Church in Cardiff, Wales

Albany Road Baptist Church is a Baptist church located in Roath, Cardiff, Wales.

==History==
The cause which would eventually become Albany Road Baptist Church began in 1894 in nearby Cottrell Road, located in rooms above a stable. Initially, it was Particular Baptist, with Communion available only to those baptised by Immersion, and membership denied to anyone involved in the drinks trade. In 1898, the congregation moved to its present location on Albany Road, and founded a large school chapel, which is still in use. Th adjacent corner site was left empty, as it was desired to build the planned church free of debt. The church became 'open communion' in 1916.

The building of the planned church was delayed through lack of funds and the First World War. It was eventually finished in 1932, though the tower was built far smaller than originally envisaged. In 1971, the school chapel was converted into upper and lower halls, and a coffee bar was added. A glass frontage and vestibule were added in the centennial year of 1994.

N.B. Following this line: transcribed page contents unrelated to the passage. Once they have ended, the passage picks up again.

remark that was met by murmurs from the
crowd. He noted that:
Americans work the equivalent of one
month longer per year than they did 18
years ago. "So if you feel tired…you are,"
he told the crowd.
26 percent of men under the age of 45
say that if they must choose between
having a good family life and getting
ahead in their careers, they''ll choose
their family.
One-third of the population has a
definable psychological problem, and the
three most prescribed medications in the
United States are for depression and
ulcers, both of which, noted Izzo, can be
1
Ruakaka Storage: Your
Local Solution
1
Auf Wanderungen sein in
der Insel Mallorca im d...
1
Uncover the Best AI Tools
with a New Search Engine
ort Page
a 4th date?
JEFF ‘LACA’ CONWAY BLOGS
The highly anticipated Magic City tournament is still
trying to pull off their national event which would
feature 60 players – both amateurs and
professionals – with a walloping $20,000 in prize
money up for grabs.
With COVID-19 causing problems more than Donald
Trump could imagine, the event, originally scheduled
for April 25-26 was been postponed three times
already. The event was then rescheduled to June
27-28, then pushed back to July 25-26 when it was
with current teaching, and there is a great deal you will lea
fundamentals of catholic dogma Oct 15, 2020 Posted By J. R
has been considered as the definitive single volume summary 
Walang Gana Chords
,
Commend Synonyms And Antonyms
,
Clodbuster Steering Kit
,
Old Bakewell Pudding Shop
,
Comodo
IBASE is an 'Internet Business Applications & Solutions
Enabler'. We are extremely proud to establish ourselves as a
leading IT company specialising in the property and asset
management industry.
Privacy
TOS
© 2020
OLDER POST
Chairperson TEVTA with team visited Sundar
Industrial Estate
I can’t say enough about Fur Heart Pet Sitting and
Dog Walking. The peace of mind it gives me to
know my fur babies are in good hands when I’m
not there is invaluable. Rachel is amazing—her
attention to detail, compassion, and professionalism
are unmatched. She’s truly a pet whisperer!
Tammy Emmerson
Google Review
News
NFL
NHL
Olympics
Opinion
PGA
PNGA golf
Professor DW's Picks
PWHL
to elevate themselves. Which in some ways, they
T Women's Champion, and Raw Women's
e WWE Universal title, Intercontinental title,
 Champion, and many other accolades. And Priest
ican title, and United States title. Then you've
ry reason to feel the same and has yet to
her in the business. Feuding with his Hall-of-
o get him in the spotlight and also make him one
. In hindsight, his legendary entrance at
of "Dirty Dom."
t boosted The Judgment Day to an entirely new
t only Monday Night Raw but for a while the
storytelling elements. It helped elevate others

In the late 1960s, the church played a significant role in the founding of Christchurch United Church in Llanedeyrn. Albany Road presented proposals for the establishment of a new church in the expanding suburb, but the Roath Park Council of Churches to whom the plans were presented were unable to act on them. Being independent of any central control, Albany Road proceeded with the plans alone. It applied for one of the three sites on the estate which had been earmarked for church use. Several members of the church left to form the new congregation, which began worshiping in the hall of St Teilo's Church in Wales High School in 1967, then moving to a newly built hall in 1969 until the present church was completed in 1977.

==Present==
The church is said to have 156 Baptist members.
The church is heavily involved with the local community and runs several creches, a youth group, arts and crafts classes and lunch clubs.